What exactly are we doing? Wasting billions of dollars each year on poor programming isn’t so smart in a day of diminishing returns. And then just yesterday we discover that the National Round Table on the Environment and the Economy estimates that the cost of climate change will be roughly $5 billion per year in 2020 and will increase to between $21 billion and $43 billion annually by 2050. Where is this money going to come from, especially since we are struggling through the largest deficit in Canadian history? Through productive growth? How can that happen when totaling both the poverty and environmental bills could add up to $75 billion a year within 40 years?
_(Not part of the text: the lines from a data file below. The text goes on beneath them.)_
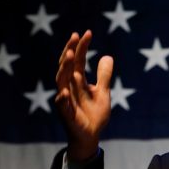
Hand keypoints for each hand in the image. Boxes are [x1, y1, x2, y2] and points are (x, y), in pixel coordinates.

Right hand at [54, 30, 113, 161]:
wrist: (91, 136)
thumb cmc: (94, 114)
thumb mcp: (103, 92)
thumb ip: (104, 75)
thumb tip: (107, 56)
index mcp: (77, 81)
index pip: (78, 60)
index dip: (81, 47)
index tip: (87, 32)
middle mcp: (68, 87)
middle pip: (66, 66)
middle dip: (70, 51)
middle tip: (75, 37)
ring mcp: (65, 100)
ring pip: (61, 81)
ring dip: (64, 68)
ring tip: (69, 55)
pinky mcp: (66, 115)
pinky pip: (61, 105)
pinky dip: (62, 98)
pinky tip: (64, 91)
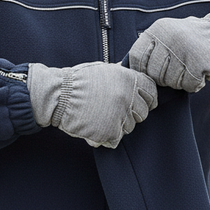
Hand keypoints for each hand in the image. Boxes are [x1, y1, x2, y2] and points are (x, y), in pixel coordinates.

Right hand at [27, 62, 157, 148]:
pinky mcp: (110, 132)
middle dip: (131, 113)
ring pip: (130, 127)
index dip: (146, 98)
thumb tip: (134, 78)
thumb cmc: (76, 81)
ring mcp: (120, 115)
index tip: (139, 102)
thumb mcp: (102, 70)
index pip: (152, 93)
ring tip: (99, 117)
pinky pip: (116, 139)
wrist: (58, 96)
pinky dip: (106, 136)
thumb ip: (121, 75)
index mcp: (128, 79)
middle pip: (143, 113)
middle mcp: (128, 97)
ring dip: (118, 125)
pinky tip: (94, 127)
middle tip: (113, 110)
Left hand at [128, 10, 209, 92]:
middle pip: (153, 74)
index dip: (142, 70)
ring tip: (190, 68)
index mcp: (158, 30)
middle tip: (177, 70)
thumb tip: (121, 68)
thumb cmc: (188, 40)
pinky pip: (190, 85)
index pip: (137, 58)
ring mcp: (186, 50)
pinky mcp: (202, 63)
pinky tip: (201, 73)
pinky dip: (195, 84)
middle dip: (163, 78)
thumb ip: (149, 49)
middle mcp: (171, 38)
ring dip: (180, 81)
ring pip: (171, 82)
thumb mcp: (166, 35)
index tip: (151, 73)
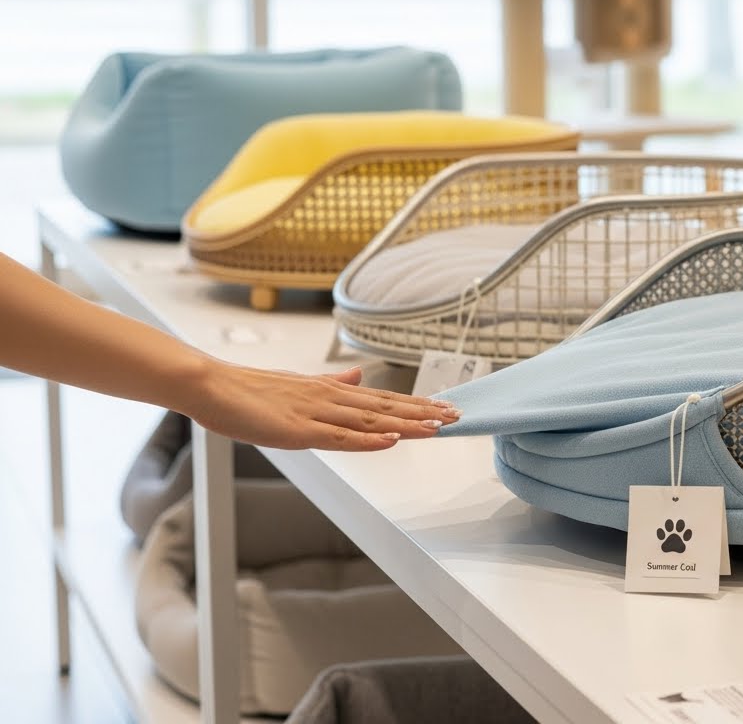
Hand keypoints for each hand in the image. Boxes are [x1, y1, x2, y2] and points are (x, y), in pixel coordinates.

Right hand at [182, 363, 459, 451]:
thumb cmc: (250, 390)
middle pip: (385, 407)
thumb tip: (357, 376)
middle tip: (456, 416)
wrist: (210, 385)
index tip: (444, 407)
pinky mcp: (297, 430)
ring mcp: (315, 414)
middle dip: (422, 413)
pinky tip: (389, 440)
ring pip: (369, 420)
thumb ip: (330, 384)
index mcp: (330, 391)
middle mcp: (329, 399)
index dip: (415, 404)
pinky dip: (365, 439)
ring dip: (405, 424)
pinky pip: (338, 437)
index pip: (382, 399)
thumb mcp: (298, 385)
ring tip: (436, 427)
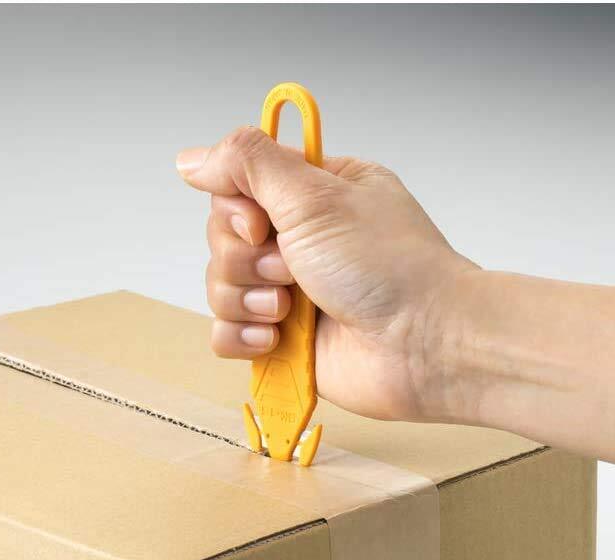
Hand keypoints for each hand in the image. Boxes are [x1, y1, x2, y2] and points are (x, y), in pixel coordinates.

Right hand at [176, 127, 477, 421]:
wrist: (423, 346)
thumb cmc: (389, 268)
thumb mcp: (315, 195)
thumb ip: (249, 164)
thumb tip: (191, 158)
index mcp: (315, 193)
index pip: (239, 185)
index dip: (236, 208)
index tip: (262, 224)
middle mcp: (302, 239)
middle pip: (223, 238)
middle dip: (246, 259)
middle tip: (290, 270)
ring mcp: (292, 291)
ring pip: (220, 286)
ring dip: (247, 299)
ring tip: (292, 310)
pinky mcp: (284, 340)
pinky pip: (226, 334)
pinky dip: (242, 337)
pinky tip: (275, 339)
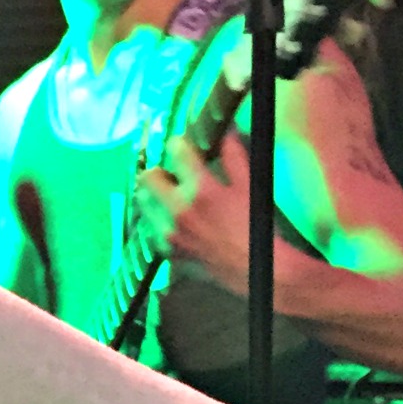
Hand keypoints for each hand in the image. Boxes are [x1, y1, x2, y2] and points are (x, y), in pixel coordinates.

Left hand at [136, 133, 253, 293]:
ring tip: (172, 197)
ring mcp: (170, 233)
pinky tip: (175, 220)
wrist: (259, 272)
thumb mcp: (251, 187)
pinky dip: (158, 220)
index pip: (176, 151)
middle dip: (160, 170)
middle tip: (174, 174)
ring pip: (144, 202)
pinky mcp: (168, 251)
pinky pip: (150, 228)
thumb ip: (235, 157)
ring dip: (155, 195)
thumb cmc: (258, 227)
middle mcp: (180, 211)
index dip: (179, 144)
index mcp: (202, 191)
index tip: (182, 145)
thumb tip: (226, 131)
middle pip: (148, 177)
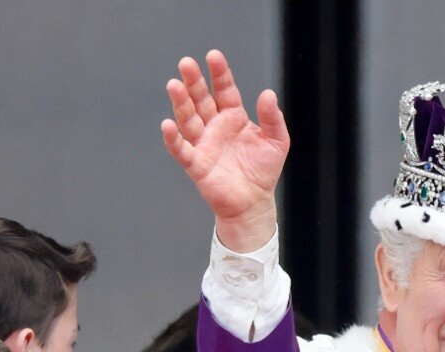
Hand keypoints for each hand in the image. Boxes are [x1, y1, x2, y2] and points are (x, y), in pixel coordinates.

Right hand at [161, 50, 288, 251]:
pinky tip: (168, 124)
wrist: (254, 203)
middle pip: (201, 99)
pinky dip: (173, 138)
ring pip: (188, 119)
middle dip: (193, 82)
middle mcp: (215, 126)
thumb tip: (267, 93)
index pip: (224, 89)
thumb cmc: (263, 170)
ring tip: (174, 85)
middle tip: (186, 63)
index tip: (213, 56)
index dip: (219, 73)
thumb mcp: (277, 140)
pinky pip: (181, 149)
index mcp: (233, 117)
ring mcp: (203, 144)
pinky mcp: (196, 164)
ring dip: (180, 103)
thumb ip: (272, 117)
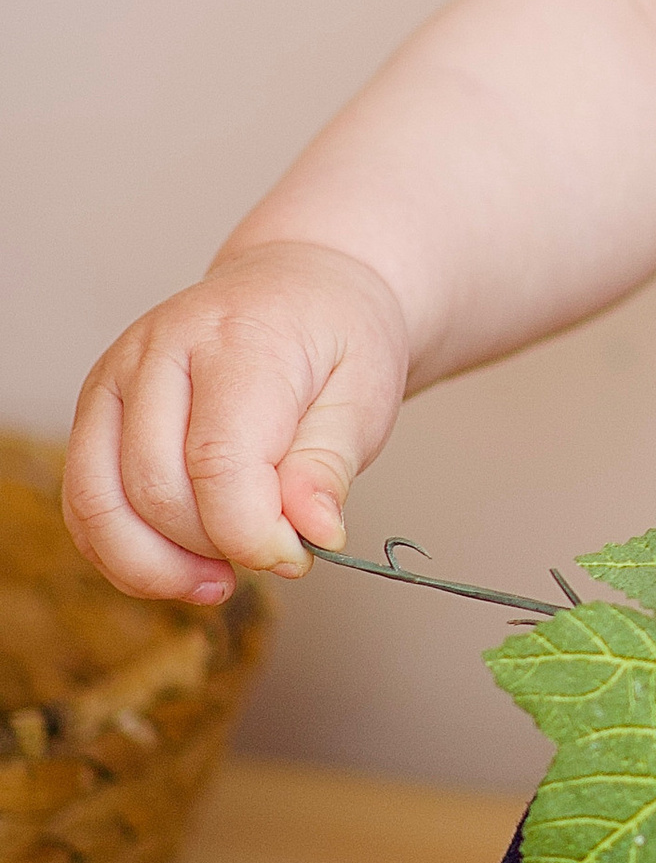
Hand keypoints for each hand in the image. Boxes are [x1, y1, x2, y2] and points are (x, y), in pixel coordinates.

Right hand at [62, 242, 411, 609]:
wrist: (299, 288)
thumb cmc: (335, 339)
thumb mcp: (364, 395)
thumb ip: (330, 466)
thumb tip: (312, 533)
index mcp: (238, 337)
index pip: (218, 460)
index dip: (253, 533)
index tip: (297, 554)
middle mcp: (158, 351)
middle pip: (155, 490)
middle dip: (216, 547)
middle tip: (276, 550)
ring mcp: (114, 377)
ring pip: (99, 504)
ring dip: (159, 566)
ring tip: (224, 575)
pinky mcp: (95, 409)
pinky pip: (84, 504)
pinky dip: (125, 553)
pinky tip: (182, 565)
Is this what Kishore Mahbubani, from the Lee Kuan Yew School of Public Policy meant when he said, “No leaders dare to tell the truth to the people. All their pronouncements rest on the mythical assumption that ‘recovery’ is around the corner … There will be no painless solution … No politician dares utter the word ‘sacrifice.’ Painful truths cannot be told?” Now, before we start unloading on politicians again for not taking leadership, let’s just remember that we elected them and we likely wouldn’t have done so if they told us we would have to start getting by with less and that progressive taxes would have to be levied. Politicians are only saying what we want to hear – the real truth is frightening in the telling and likely to create voter backlash in the hearing. For the Liberal Party to find real meaning again, this is the reality they should be confronting us with. But why would they when we would punish any party that dared to do what we demand they do – prepare us for the future.
Today my wife and I have our pictures on the front page of the London Free Press in a style that looks like mug shots before we head to prison. The paper is asking the public and its leaders if Jane and I actually did the right thing 25 years ago incorporating the food bank. We asked the paper to do so because we are trying to generate a discussion about the kind of Canada we want. This is hugely uncomfortable for us. Then again, so is the reality that we now help 3200 families each month when it was roughly 300 families 25 years ago. It’s a shame we have reached the point as a society where food banks are put on trial for responding to a massive need created by a lack of citizen and political action. But that’s where we are and it hurts today. Just saying.